“Why can’t the high school be more like the middle school”?
This question, often wistfully posed by parents whose children are now in the high school, implies two things: First, it speaks of the high esteem with which our middle school principals, teachers and program are held. Second, it suggests the high school just isn’t measuring up.
The problem, however, is that it would be a dreadful mistake for the high school to emulate the middle school! In best describing why, I believe it's helpful to consider how our parenting changes as our kids move from the pre-teen years to the older teen years. Consider:
When our children are young, we:
--Insist on particular study times, how much study is done and where it’s done
--Keep in frequent communication with teachers, reacting swiftly to poor performance, intervening before there is failure.
--Impose bed times on them to insist they receive the proper amount of sleep
--Structure our children’s activities and tightly monitor all “away from home” events
In contrast, as our children become older teenagers, we:
--Give them say over their homework, until evidence suggests they aren't handling it well.
--Allow them to taste the consequences of poor academic performance so as to learn from it, rather than immediately intervene
--Give them some flexibility in bed times, within reason.
--Set parameters and curfews even while allowing some flexibility in choosing activities.
--Increase our role and impose consequences after the mistake(s) rather than before.
Of course, some of these differences are more matters of degree than substance.
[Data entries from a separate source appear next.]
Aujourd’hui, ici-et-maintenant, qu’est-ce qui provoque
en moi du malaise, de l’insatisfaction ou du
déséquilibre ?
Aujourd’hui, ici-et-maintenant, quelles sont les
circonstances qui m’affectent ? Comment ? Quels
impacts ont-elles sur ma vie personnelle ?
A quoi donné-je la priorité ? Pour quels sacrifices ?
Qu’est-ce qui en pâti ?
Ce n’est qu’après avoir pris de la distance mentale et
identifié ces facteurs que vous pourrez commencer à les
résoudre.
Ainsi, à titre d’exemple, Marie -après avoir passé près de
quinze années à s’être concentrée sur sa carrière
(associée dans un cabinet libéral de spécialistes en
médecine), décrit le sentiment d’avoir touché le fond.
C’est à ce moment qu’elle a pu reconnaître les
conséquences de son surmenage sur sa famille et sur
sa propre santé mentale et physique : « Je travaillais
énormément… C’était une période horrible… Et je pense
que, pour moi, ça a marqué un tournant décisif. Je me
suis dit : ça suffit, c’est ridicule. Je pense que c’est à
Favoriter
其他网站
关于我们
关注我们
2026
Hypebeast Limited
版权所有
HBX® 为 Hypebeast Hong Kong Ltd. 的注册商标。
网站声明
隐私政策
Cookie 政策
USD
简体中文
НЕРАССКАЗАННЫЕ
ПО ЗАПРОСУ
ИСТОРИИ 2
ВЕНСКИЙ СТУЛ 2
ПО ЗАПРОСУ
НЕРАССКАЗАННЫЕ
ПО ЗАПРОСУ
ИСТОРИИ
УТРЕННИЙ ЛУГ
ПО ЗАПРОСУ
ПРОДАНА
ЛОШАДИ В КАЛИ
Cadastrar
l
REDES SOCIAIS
Parents of 12 year olds don’t rescue their kids before every mistake any more than parents of older teens allow their kids to totally self-destruct before intervening; indeed, the great challenge of parenting is knowing precisely when to do which! Still, all of us want our children to stand on their own feet upon graduation from high school, and we understand we cannot be there like we once were when our children learned to walk, hands outstretched to catch them from falling each time they wobbled.
Put another way, as our children grow older, our aim is wean them from us. Our modus operandi is to give them increasing amounts of freedom, a snippet at a time, observing them carefully to see how they handle each step, curtailing the freedom for a time when they misuse it, insisting they pay the piper, even while giving them the chance to start over after each mistake. We expect that our children will take missteps, but know that by experiencing the consequences of these missteps our children will mature and move closer to the day they can lead independent lives. We must give them "space."
Good high schools run this way, too. Despite the strong temptation to control daily activities so tightly that students are not allowed to make mistakes without being intercepted by teachers before-hand (because the school would be perceived as more “orderly” and the principal seen as a better “disciplinarian”), doing so would be bad principaling as much as it would be bad parenting. Rather, good high schools give their students room to fail and insist they experience the consequences of their failure, even as they are ready, like parents, to help lift them from their stumbles and get them back on track. Good high school teachers, like good parents, sometimes have to insist on “tough love” by holding students accountable for poor effort or performance, even at the risk of being labeled as “uncaring”-- though like good parents, too, they allow their students to start over and are eager to assist them when approached.
This means, to be frank, that running a high school is often "messier" to the untrained eye. If there is greater freedom, there are also more disciplinary incidents. The obligation of the high school is to insist on proportionate consequences, each and every time, so that the offending student gradually shuns the behavior on his own. Schools can expect that freshmen in particular will struggle with their new found freedom and are thus prudent to allow them more missteps than they would upperclassmen, even while "stinging" them with punishments each time. Similarly, if parents and teachers allow their children greater freedom in making academic decisions about their homework and grades, there are also more "failures", though wise schools, like wise parents, structure these potential failures to be more short term ( a 4 week marking period grade) than final outcomes (a trimester average), thus giving their children a "taste" of the failure while also allowing ample time to recover.
When our children were younger, my wife and I would often lament how parents of older teens raised their children. With our two older children (see pic above) we began to understand! As parents of younger children, we are tempted to believe in our own omnipotence and omniscience, since we have control and responsibility over so many facets of our their lives. But if we want our children to grow to be men and women, we must give up some of this "power" and allow our children more freedom, even while insisting on parameters. One particularly astute parent called it the difference between riding a horse and creating fences within which the horse can roam. When our children are younger, we can ride that horse, directing the horse when to turn, trot or run. If we try and ride teenagers, their natural instinct is to buck us off! Good high schools, like good parents, build fences instead, all the while shaping a landscape that leads the horse to a final destination, with the horse believing it's getting there on its own.